◆ INSTRUCTIONS FOR THE TASK: Give the lines again exactly, from the one holding "про облигации и" to the last line of the listing below, both ends included and nothing added.

◆ DATA FOR ANALYSIS:
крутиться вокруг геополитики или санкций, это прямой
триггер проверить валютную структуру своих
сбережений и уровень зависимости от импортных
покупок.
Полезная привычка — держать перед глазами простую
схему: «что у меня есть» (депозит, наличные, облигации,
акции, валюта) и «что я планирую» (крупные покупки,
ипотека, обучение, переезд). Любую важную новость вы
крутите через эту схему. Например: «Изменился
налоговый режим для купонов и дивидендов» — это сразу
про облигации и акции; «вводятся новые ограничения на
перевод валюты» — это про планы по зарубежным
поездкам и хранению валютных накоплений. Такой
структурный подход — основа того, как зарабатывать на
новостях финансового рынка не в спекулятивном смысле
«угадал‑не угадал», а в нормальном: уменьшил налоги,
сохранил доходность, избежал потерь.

◆ COMPLETED TASK:
про облигации и акции; «вводятся новые ограничения на
перевод валюты» — это про планы по зарубежным
поездкам и хранению валютных накоплений. Такой
структурный подход — основа того, как зарабатывать на
новостях финансового рынка не в спекулятивном смысле
«угадал‑не угадал», а в нормальном: уменьшил налоги,
сохранил доходность, избежал потерь.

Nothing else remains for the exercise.